À ce jour, seul le Web lui-même s’est construit en partie suivant cette approche, ainsi que les réseaux pirates et cyberlibertaires de manière plus systématique.

La démocratie P2P

Mais qu’est-ce qu’on appelle démocratie ? Quelle démocratie Internet pourrait-il favoriser ? Utilisé pour sa capacité à engendrer des monstres centralisés, il ne peut que renforcer le modèle représentatif, quitte à le faire verser vers la dictature.

Internet est potentiellement dangereux (mais qu’est-ce qui n’est pas dangereux entre nos mains ?). Il peut en revanche nous aider à construire un monde plus décentralisé, un monde où les pouvoirs seraient mieux distribués, où la coercition s’affaiblirait, où nous serions moins dépendants des structures d’autorités les plus contestables.

Exemple.

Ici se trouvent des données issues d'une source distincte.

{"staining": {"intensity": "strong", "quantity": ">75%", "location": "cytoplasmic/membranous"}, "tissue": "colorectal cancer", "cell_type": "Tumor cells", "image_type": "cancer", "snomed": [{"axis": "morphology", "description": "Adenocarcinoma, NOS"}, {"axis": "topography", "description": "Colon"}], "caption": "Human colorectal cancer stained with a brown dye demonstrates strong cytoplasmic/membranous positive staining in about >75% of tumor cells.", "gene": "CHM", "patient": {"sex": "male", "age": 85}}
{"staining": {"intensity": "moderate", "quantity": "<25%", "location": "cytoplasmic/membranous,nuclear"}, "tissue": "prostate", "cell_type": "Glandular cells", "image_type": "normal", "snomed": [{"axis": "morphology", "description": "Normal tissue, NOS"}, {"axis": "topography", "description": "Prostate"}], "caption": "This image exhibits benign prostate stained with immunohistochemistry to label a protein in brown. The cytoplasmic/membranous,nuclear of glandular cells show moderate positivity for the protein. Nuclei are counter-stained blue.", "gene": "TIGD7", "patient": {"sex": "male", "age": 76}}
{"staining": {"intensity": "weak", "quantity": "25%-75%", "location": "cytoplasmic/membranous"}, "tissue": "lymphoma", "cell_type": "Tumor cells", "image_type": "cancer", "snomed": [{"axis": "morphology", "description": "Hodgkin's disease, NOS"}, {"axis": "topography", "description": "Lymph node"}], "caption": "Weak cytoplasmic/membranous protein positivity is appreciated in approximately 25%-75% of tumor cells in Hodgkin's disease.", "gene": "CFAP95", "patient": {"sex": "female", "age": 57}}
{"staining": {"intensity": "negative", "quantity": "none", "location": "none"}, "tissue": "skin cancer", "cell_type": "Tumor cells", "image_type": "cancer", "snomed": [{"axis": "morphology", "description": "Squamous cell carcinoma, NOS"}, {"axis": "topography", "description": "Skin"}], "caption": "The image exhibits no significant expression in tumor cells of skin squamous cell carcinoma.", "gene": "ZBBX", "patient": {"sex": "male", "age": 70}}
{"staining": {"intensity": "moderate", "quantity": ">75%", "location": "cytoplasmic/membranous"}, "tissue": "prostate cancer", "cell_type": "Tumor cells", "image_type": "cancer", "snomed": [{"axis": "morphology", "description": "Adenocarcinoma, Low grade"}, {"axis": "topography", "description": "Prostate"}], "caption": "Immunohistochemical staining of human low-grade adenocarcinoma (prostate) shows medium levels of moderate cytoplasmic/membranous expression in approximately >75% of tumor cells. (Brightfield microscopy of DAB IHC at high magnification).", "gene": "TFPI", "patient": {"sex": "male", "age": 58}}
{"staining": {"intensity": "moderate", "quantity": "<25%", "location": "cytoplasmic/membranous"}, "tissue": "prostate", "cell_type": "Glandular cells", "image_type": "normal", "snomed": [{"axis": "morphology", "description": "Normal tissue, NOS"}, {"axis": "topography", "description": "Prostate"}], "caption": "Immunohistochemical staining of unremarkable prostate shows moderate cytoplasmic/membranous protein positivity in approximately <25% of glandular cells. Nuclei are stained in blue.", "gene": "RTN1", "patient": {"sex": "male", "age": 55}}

Les blogueurs ont potentiellement le pouvoir de décentraliser la production de l’information et sa critique. Je dis bien potentiellement. À ce jour, le phénomène est encore marginal. Mais ne nous précipitons pas. Le Web a vingt ans. Il y a dix ans la plupart des Internautes ne savaient rien d’Internet. Nous ne pouvons pas attendre du nouvel écosystème qu’il bouleverse la donne du jour au lendemain. Ce serait catastrophique et sans doute dangereux. Que les choses avancent lentement n’est pas un mal.

Alors n’oublions pas de rêver. Mettons en place les outils adaptés à nos rêves et utilisons-les dès que nécessaire pour résister. Ne commettons pas l’imprudence de nous croire libres parce que nous disposons d’armes faciles à retourner contre nous.

Avez-vous vu un gouvernement favoriser le développement du P2P ? Certains parmi les plus progressistes le tolèrent, les autres le pénalisent. Le P2P fait peur. Voilà pourquoi un pirate inoffensif écope de 2 ans de prison. Voilà pourquoi aussi il n’y aura de révolution politique qu’à travers une démocratie P2P.

Cessons de nous demander en quoi Internet bouleverse la démocratie représentative. En rien, en tout cas en rien de plus que la télévision en son temps, il exige de nouvelles compétences et favorisent d’autres hommes, au mieux peut-être porteur d’idées plus novatrices, mais rien n’est moins sûr.

Si Internet doit bouleverser la politique, c’est en nous aidant à inventer une nouvelle forme de démocratie, une démocratie moins autoritaire, une démocratie de point à point, une démocratie de proximité globale.

Au fait, j’ai titré ce billet “Internet stimule l’imbécilité” parce que la peur d’Internet fait dire n’importe quoi à des gens qui ne savent pas ce qu’est Internet et qui recoupent des textes écrits par des intellectuels qui eux-mêmes ne connaissent pas Internet (et la régression pourrait être poussé bien loin).


(1) J’ai trouvé ces peines dans un commentaire sur Numerama. J’ai un peu fouillé pour constater que les peines pour viol aux US étaient de durée variable mais parfois de juste 128 jours de prison.

(2) Dans le même article de Numerama.